BUCHAREST (Reuters) – Romania’s plan to double the monthly transit capacity for Ukrainian grain through its Constanta port to four million metric tons in the coming months remains achievable, the country’s Transport Minister Sorin Grindeanu said on Friday.
Constanta on the Black Sea has become Kyiv’s largest alternative export route, with grains arriving by road, rail or barge across the Danube.
Ukraine, one of the world’s biggest grain exporters, has already exported more grain via Constanta than it did in 2022, though volumes have fallen recently as Russian attacks on its Danube river ports prompt Ukrainian exporters to turn to road and rail routes.
Russia, which abandoned a deal that lifted a de facto Russian blockade of Ukraine’s Black Sea ports in mid-July, has since repeatedly struck Ukrainian river ports that lie across the Danube from European Union and NATO member Romania.
“The level of transit we want to reach in the coming months is four million tons and such a thing is possible,” Grindeanu said after meeting with officials from Ukraine, Moldova, the European Commission and the United States State Department.

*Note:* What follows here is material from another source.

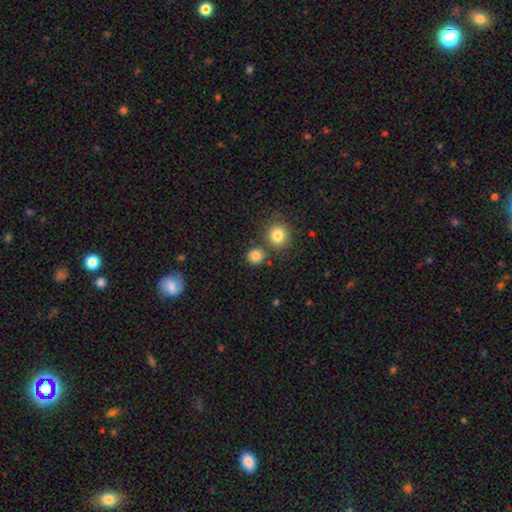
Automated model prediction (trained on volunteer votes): The model was most divided on "merging": none: 77%, merger: 12%, minor disturbance: 8%, major disturbance: 3%. More confident: how rounded — round (87%); smooth or featured — smooth (84%).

He said measures which will boost capacity included a staff increase to ease the passage of vessels into the Danube’s Sulina canal and an EU-funded project to make the canal navigable round the clock, which should be finished by November. The Sulina canal goes to the port of Constanta on the Black Sea.
Grindeanu said ship-to-ship transfer of grains in Constanta would also help to increase capacity by 500,000 tons monthly. This allows smaller vessels carrying grain to transfer it directly on to larger ships at the port.
Ukrainian Deputy Prime Minister Oleksandr Kubrakov said the aim of doubling capacity should be achieved at the start of October, which “can help us solve at least 50% of our exports.”
Kubrakov also said Russia has struck Ukrainian ports 118 times since it quit the safe passage deal, and that around a third of port infrastructure has been damaged or destroyed.
“I am sure that we will have more and more security on these transit routes over the weeks and months ahead, and that will allow us to expand the work even more than what has happened recently,” said Jim O’Brien, the head of the U.S. State Department’s Office of Sanctions.